Und sie bewegt sich doch! Die Energiewende ist bei Bürgern, Kommunen, in Firmen und auch bei vielen Bundesländern in vollem Gang. Dass sich einiges tut, unterstreicht auch die Erfolgsmeldung aus Groß-Umstadt.

Das Erdwärme-Projekt könnte der Startschuss für viele ähnliche Vorhaben sein, denn Fachleute bestätigen es: Die Erschließung der Geothermie ist ein viel versprechender Baustein bei der Nutzung erneuerbarer Energien. Bereits heute beziehen auch zahlreiche Privathaushalte via Sonden ihre Heizenergie aus der Erde.

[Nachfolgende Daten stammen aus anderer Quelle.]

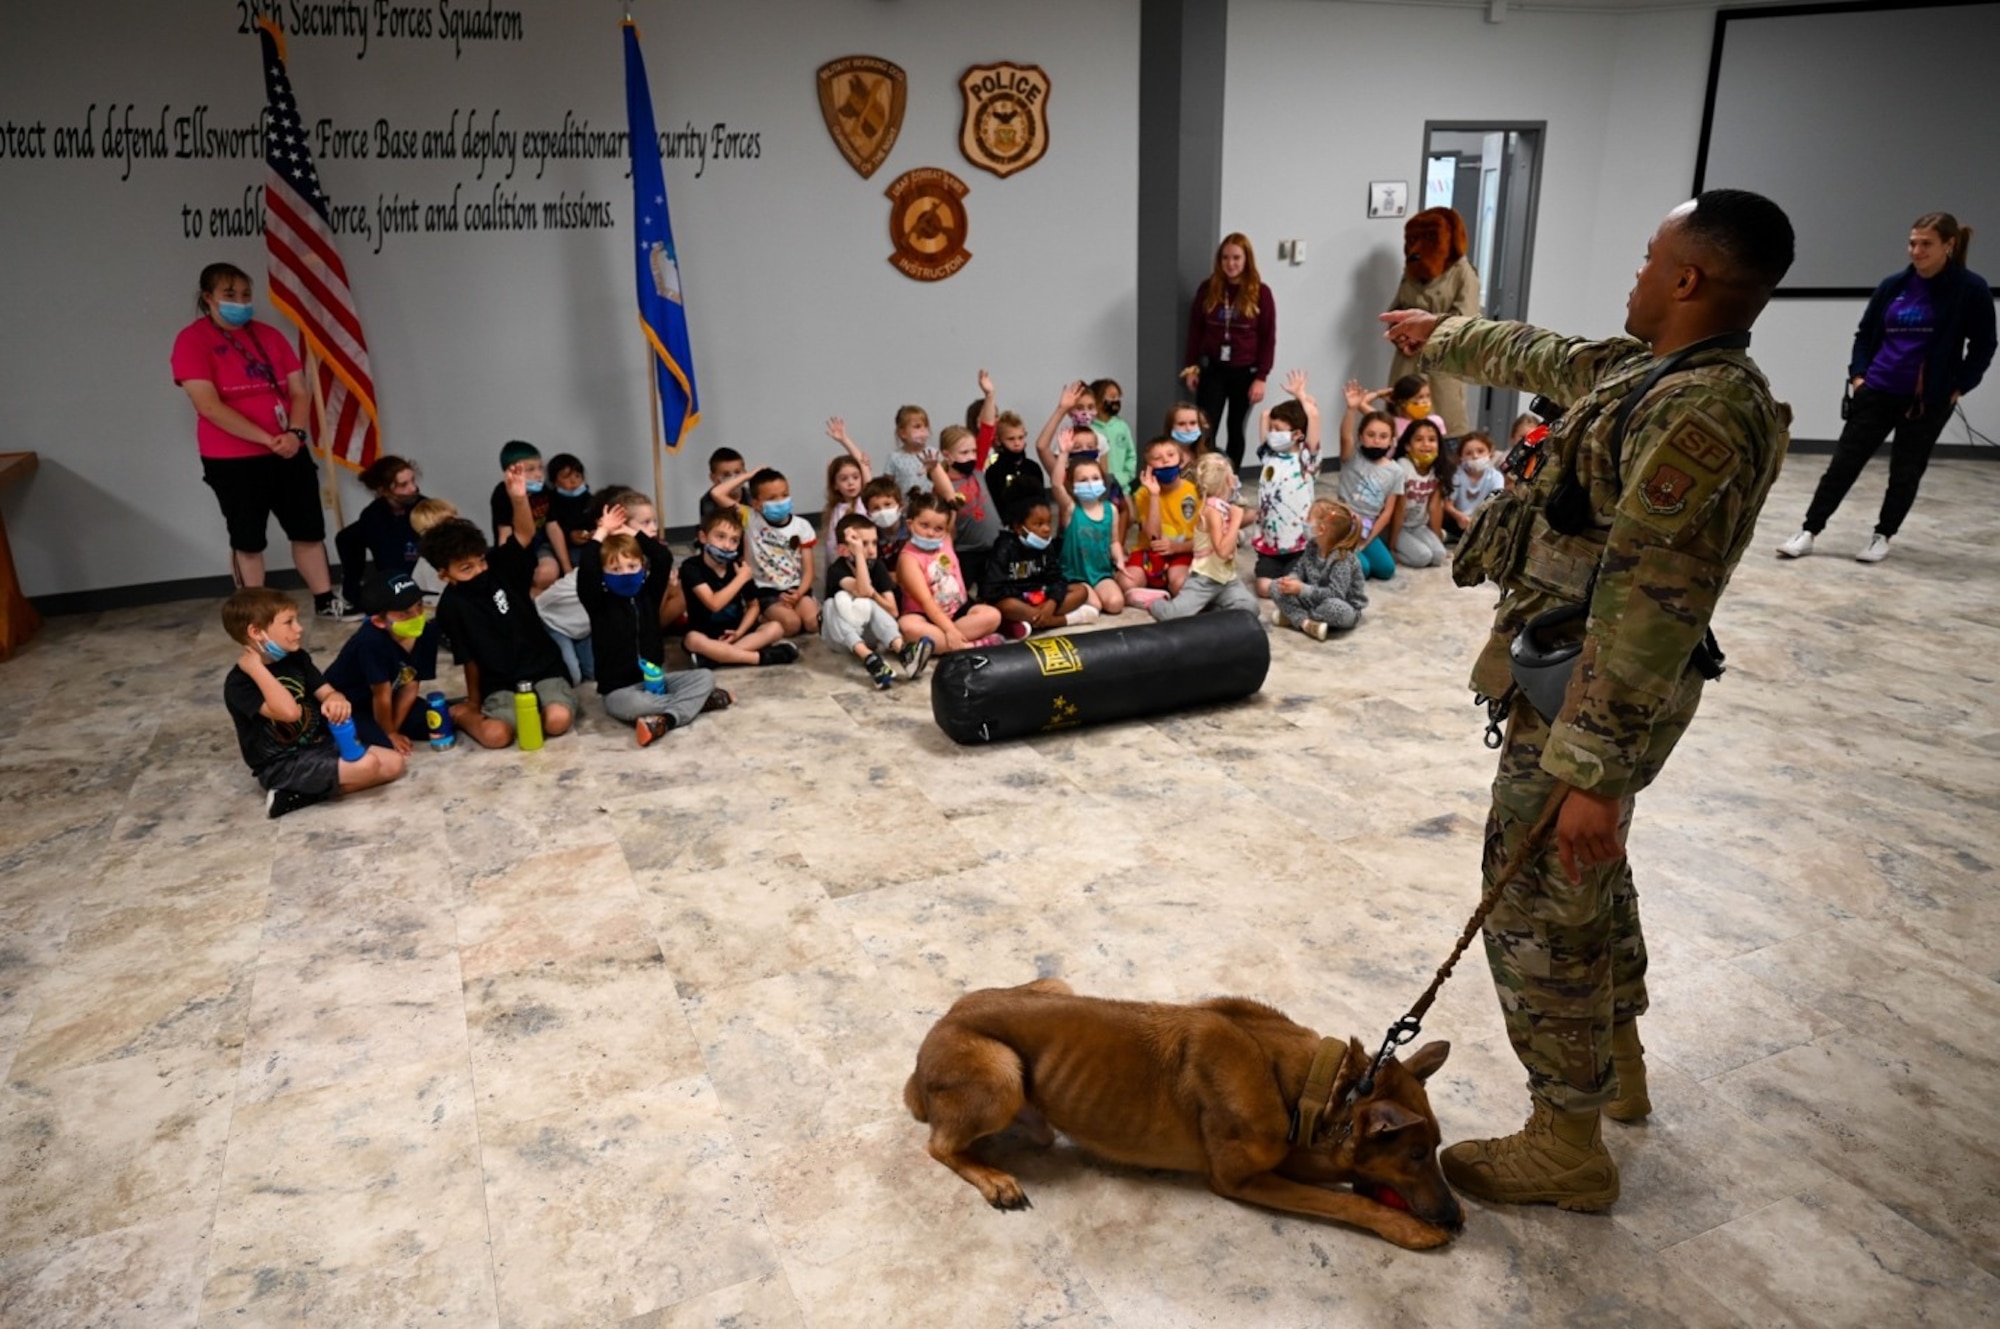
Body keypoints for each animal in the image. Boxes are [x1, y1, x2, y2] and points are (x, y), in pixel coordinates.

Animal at [904, 976, 1456, 1248]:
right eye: (1415, 1155)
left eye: (1436, 1149)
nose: (1456, 1216)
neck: (1320, 1085)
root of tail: (941, 1023)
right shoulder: (1239, 1179)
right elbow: (1343, 1202)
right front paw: (1406, 1227)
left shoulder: (1293, 1151)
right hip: (1001, 1074)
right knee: (939, 1145)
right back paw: (994, 1177)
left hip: (1055, 987)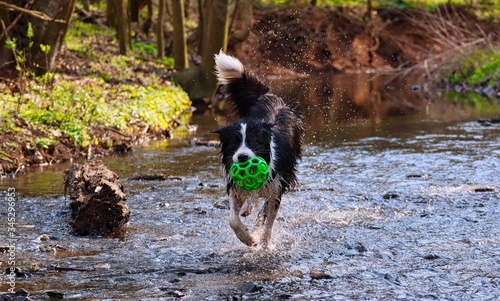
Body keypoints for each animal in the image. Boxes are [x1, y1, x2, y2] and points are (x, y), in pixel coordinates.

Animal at [212, 51, 302, 248]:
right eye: (235, 143)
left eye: (254, 142)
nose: (243, 157)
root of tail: (270, 96)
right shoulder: (235, 186)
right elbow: (233, 220)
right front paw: (248, 238)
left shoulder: (276, 187)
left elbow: (268, 220)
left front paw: (264, 244)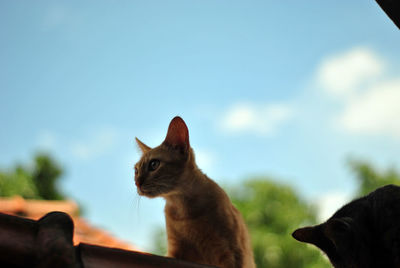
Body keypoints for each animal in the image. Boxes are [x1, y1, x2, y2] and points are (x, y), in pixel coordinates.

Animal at [133, 116, 255, 268]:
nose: (137, 183)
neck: (183, 211)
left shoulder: (232, 254)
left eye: (154, 164)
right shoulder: (174, 252)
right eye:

Das Beispiel aus dem Odenwald zeigt aber vor allem, wie wichtig es ist, Überzeugungsarbeit zu leisten, wenn es um innovative Techniken geht. Nichts wäre fataler als wenn die Bürger die Energiewende nur als unnötige Last ansehen. Dabei müssen Landes- und Bundespolitiker endlich mit gutem Beispiel vorangehen. Sie sollten die Hürden bei den Ausbauvorhaben für Solar- und Windparks oder Stromleitungen in einem gemeinsamen Kraftakt überwinden, die Herausforderung für den Föderalismus in Deutschland annehmen,

Immerhin geht es um den Ausstieg aus der Risikotechnologie Atomkraft. Wem das zu teuer erscheint und wer jetzt nur über vielleicht steigende Strompreise und die Angst der Politiker vor der „Rache des Wählers“ diskutiert, der sollte sich an die Katastrophe von Fukushima erinnern. Dort sind die Kosten eines einzigen Atomunfalls schon jetzt höher als das, was Deutschland für die Energiewende in den nächsten Jahren berappen muss.